Thomas A. Mars era presidente-exercutivo de dados do Walmart nos Estados Unidos, mas deixou o cargo. José Luis Rodríguezmacedo Rivera, conselheiro geral da divisão mexicana do Walmart, também deixou a empresa sem fazer barulho. E H. Lee Scott Jr., que era executivo chefe do Walmart, irá se aposentar do conselho diretivo da empresa em junho.

Esses homens pertencem a uma longa lista de executivos dos níveis mais altos de gestão do Walmart que tinham cargos fundamentais na empresa quando a divisão internacional da rede foi alvo de escândalos de corrupção.
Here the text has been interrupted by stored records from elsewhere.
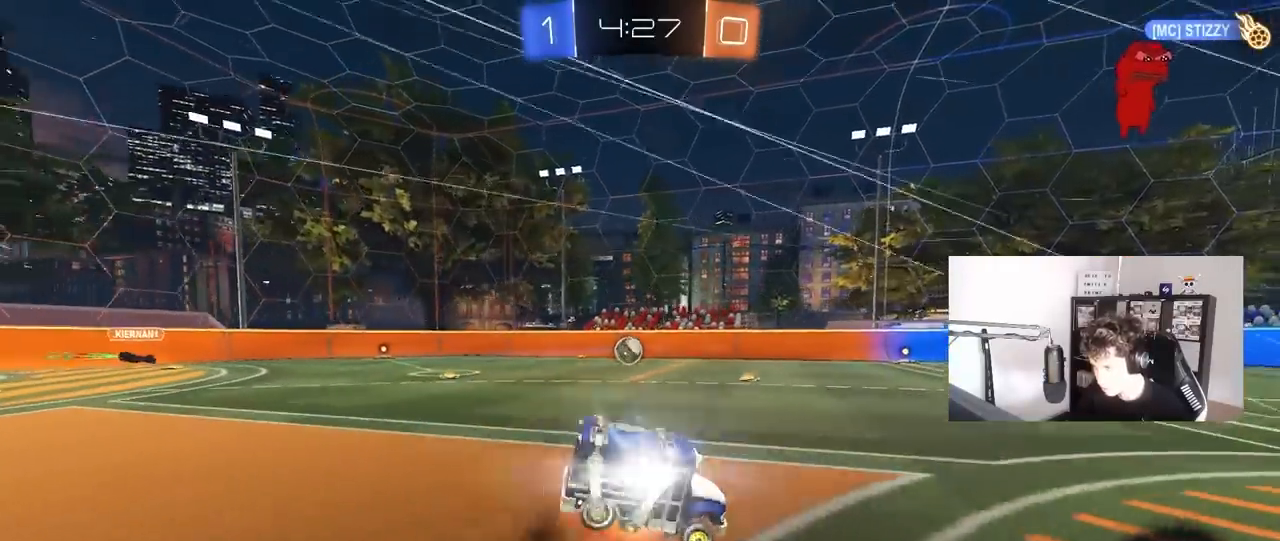
{"keys": ["w"], "mouse": [], "mouse_move": "still", "events": [[67, "mouse_left", "up"], [67, "mouse_right", "up"], [167, "space", "down"], [350, "space", "up"]]}
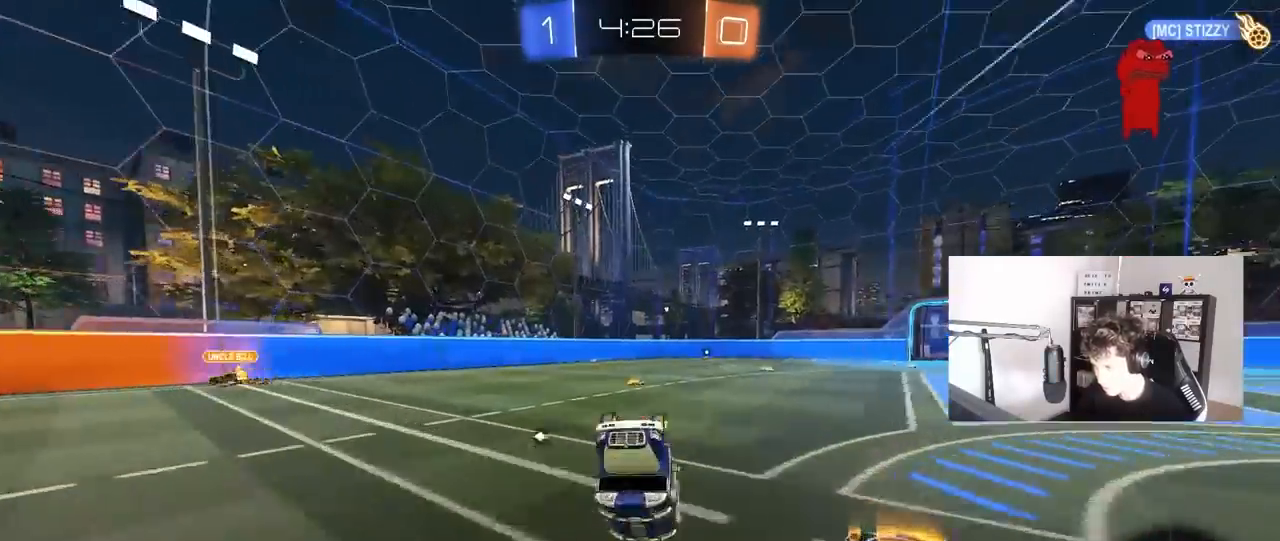
{"keys": ["w"], "mouse": [], "mouse_move": "still", "events": [[83, "w", "up"], [133, "space", "down"], [283, "space", "up"], [467, "w", "down"]]}
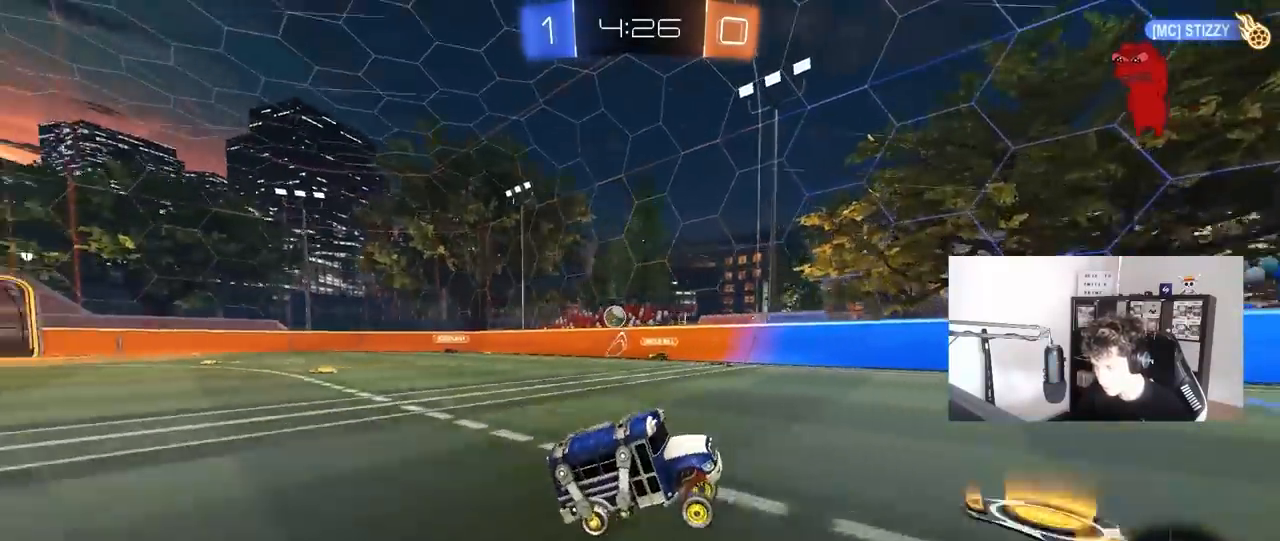
{"keys": ["space", "w"], "mouse": [], "mouse_move": "still", "events": [[17, "mouse_left", "down"], [283, "d", "down"], [333, "mouse_left", "up"], [433, "d", "up"], [433, "space", "down"]]}
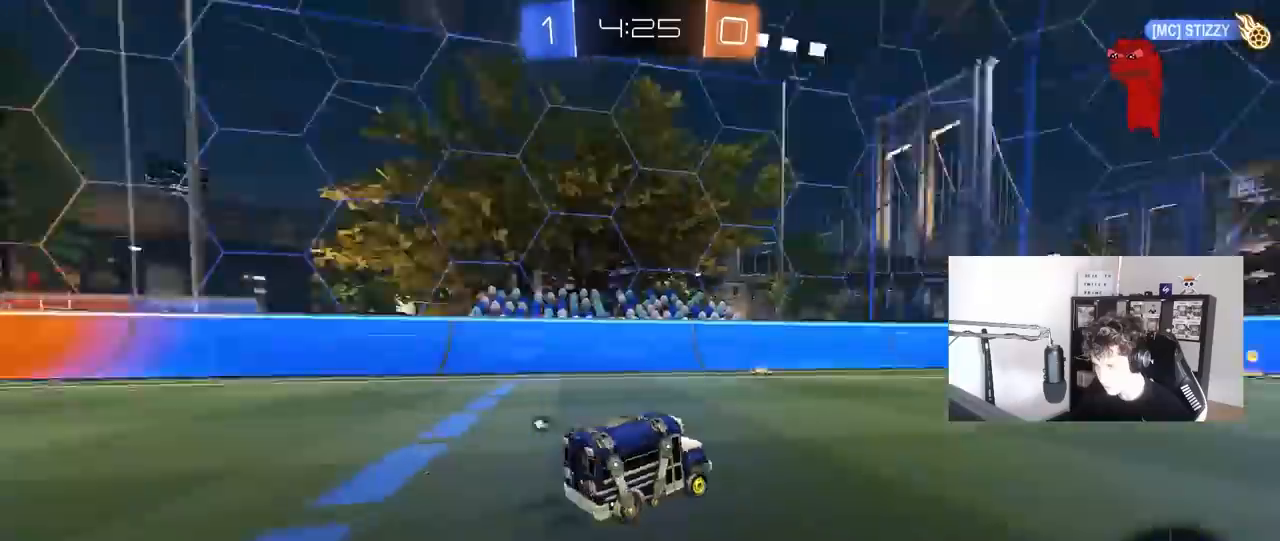
{"keys": ["space", "w"], "mouse": [], "mouse_move": "still", "events": [[67, "space", "up"], [300, "mouse_left", "down"], [350, "space", "down"], [400, "d", "down"], [500, "d", "up"], [500, "mouse_left", "up"]]}
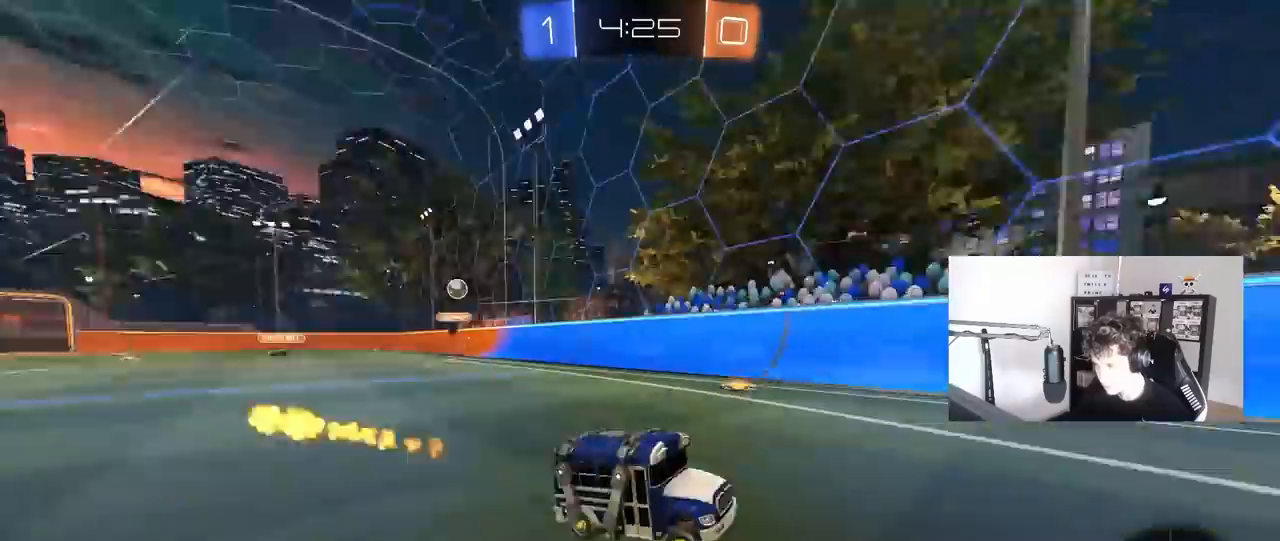
{"keys": ["d", "shift", "w"], "mouse": [], "mouse_move": "still", "events": [[33, "space", "up"], [133, "d", "down"], [233, "shift", "down"]]}
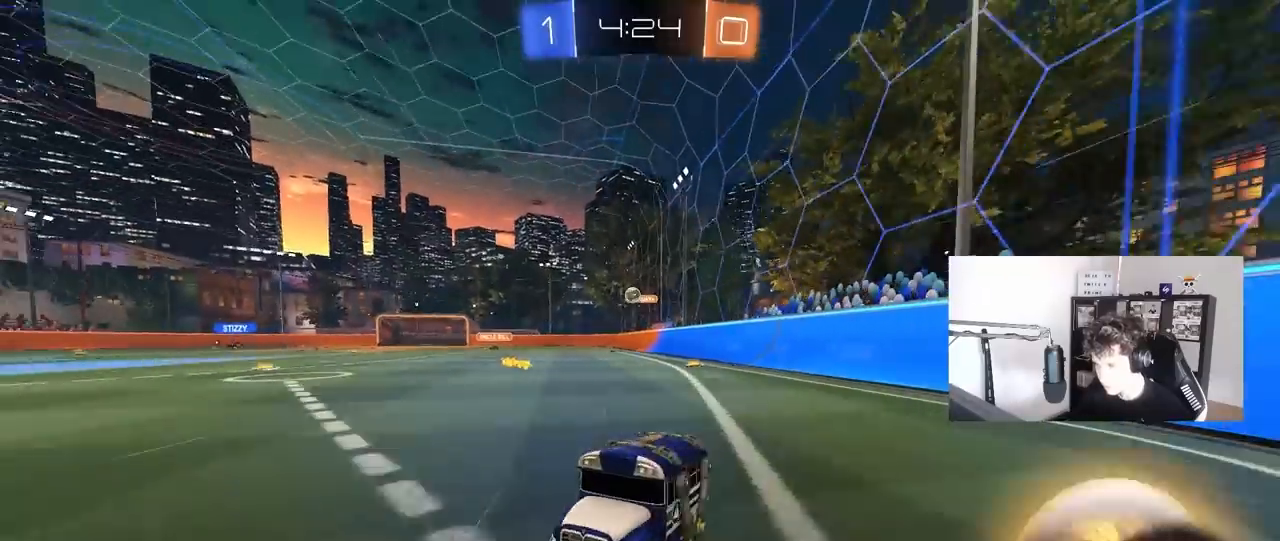
{"keys": ["w"], "mouse": [], "mouse_move": "still", "events": [[100, "d", "up"], [100, "w", "up"], [150, "shift", "up"], [283, "w", "down"], [383, "a", "down"], [483, "a", "up"]]}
Em julho, quase todas as pessoas dessa lista já não estarão mais na empresa – mas nenhuma das saídas foi citada pelo Walmart como uma forma de limpar a bagunça causada por esses escândalos.

Já se passaram dois anos desde que as acusações de suborno surgiram, seguidas de uma investigação do governo dos EUA a respeito das operações internacionais do Walmart. Os gastos da empresa estão chegando a quase meio bilhão de dólares [ cerca de R$ 1 bilhão ] em função das investigações internas e externas, após uma reportagem publicada pelo jornal The New York Times.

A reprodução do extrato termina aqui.